# Data streaming with Python


Data science libraries like *numpy*, *pandas*, *matplotlib* and *seaborn* provide superpowers to Python users.

**But**: like everything in programming they are not the solution to any kind of problem.

If you can hold all of your data in your machine's memory, these libraries are awesome, but what for *really* huge datasets?

Let's explore this issue with the help of some Python internals:

In [None]:
import sys

In [None]:
help(sys)

In [None]:
mylist = [0,1,2,3,4]

In [None]:
for n in mylist:
    print(n)

In [None]:
myrange = range(5)

In [None]:
for n in myrange:
    print(n)

In [None]:
sys.getsizeof(mylist) # get the size of mylist in bytes

In [None]:
sys.getsizeof(myrange) # same thing for myrange

**scaling up**

In [None]:
mylargerlist = [0,1,2,3,4,5,6,7,8,9]

In [None]:
mylargerrange = range(10)

In [None]:
sys.getsizeof(mylist)

In [None]:
sys.getsizeof(myrange)

**going even larger**

In [None]:
myhugerange = range(10*10**6)

In [None]:
myhugelist = list(myhugerange) # not going to type this literally

In [None]:
sys.getsizeof(myhugerange), sys.getsizeof(myhugelist)
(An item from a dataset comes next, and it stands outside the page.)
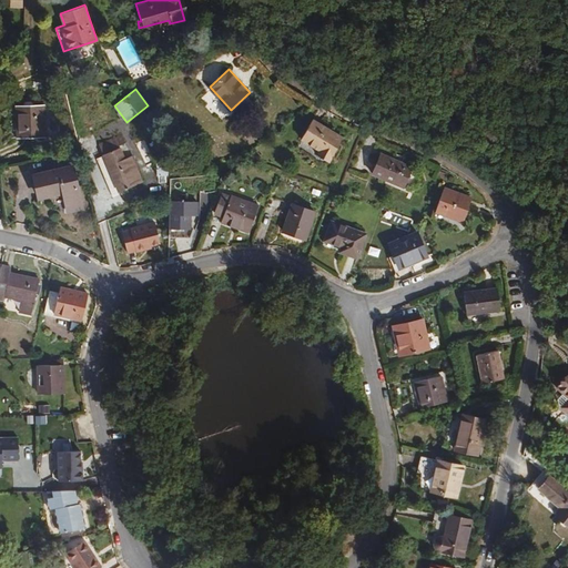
[(46,139),(43,104),(14,107),(18,141),(46,139)]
**a range allows you to do many of the things you can do with the corresponding list without ever storing all the elements in memory**

In [None]:
len(myhugerange)

In [None]:
len(myhugelist)

In [None]:
sum(myhugerange)

In [None]:
sum(myhugelist)

**some things work even better with a range than with a list**

In [None]:
%timeit 9999999 in myhugerange

In [None]:
%timeit 9999999 in myhugelist

## Iterators and generators

Python ranges are one example of objects that yield potentially long sequences on demand.

Whenever you do not need all of your data available at once for manipulating it, such a behavior can be very resource-friendly.
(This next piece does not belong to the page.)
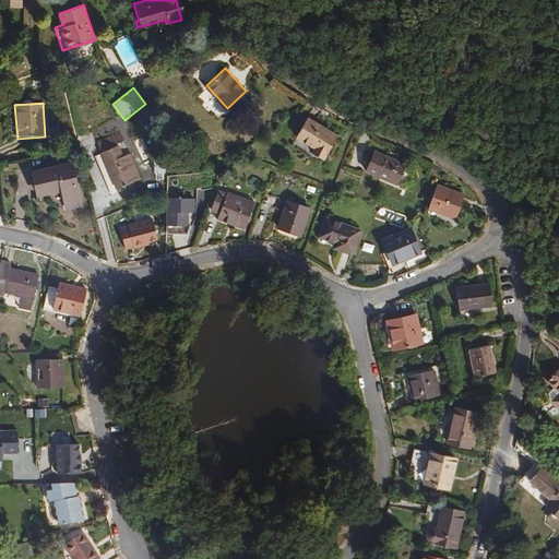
[(325,159),(340,134),(309,117),(298,138),(317,149),(314,153),(325,159)]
Such objects are called iterators or generators in Python and are very widely used.

Examples:

In [None]:
# a gigantic range; better don't try to turn it into a list!
r = range(10**30)

In [None]:
it = iter(r)

In [None]:
next(it)

In [None]:
import random

# a so-called generator expression
random_numbers_generator = (random.randrange(100) for n in r)

In [None]:
import itertools

# an endless sequence of recycled characters
going_in_circles = itertools.cycle('Roundabout')

In [None]:
letters_and_numbers = zip(going_in_circles, random_numbers_generator)

In [None]:
# generator functions

def generate_fib():
    a, b = 0, 1
    yield a
    yield b
    while True:
        a, b = b, a+b
        yield b

fib_generator = generate_fib()

In [None]:
# get lists of all fibonacci numbers < n

def fib_seq(fib_max):
    seq = []
    for fib in fib_generator:
        if fib > fib_max:
            return seq
        seq.append(fib)

### The iterator protocol

Iterable objects in Python define a special `__iter__` method that returns an *iterator* object.

The *iterator* object, in turn, define:

- a `__next__` method that returns the next element of the *iterator* object
- their own `__iter__` method that just returns the *iterator* object itself

*Generators* are special *iterators* that Python autogenerates from generator expressions and functions.

You can iterate over any iterable by hand with next(iter(iterable) or you can let a `for` loop handle this for you.

In [None]:
def get_n_items_from_iterator(iterator, n):
    """A generic function to return a user-defined number of items from a possibly endless iterator as a list"""
    list_of_items = []
    if n == 0: return list_of_items
    for c, item in enumerate(iterator, 1):
        list_of_items.append(item)
        if c == n:
            return list_of_items

In [None]:
get_n_items_from_iterator(letters_and_numbers, 12)

## Reading and writing files with Python

### Writing

In [None]:
o = open('/var/tmp/fileio/test.txt', 'w')

In [None]:
o

In [None]:
o.write('Hello world\nHow are you today?\n')

In [None]:
o.close()

### Reading

In [None]:
i = open('/var/tmp/fileio/test.txt')

In [None]:
i

In [None]:
i.read()

In [None]:
i.close()

In [None]:
with open('/var/tmp/fileio/test.txt') as i:
    lines = i.readlines()

In [None]:
lines

### What if the file I'm reading is really large?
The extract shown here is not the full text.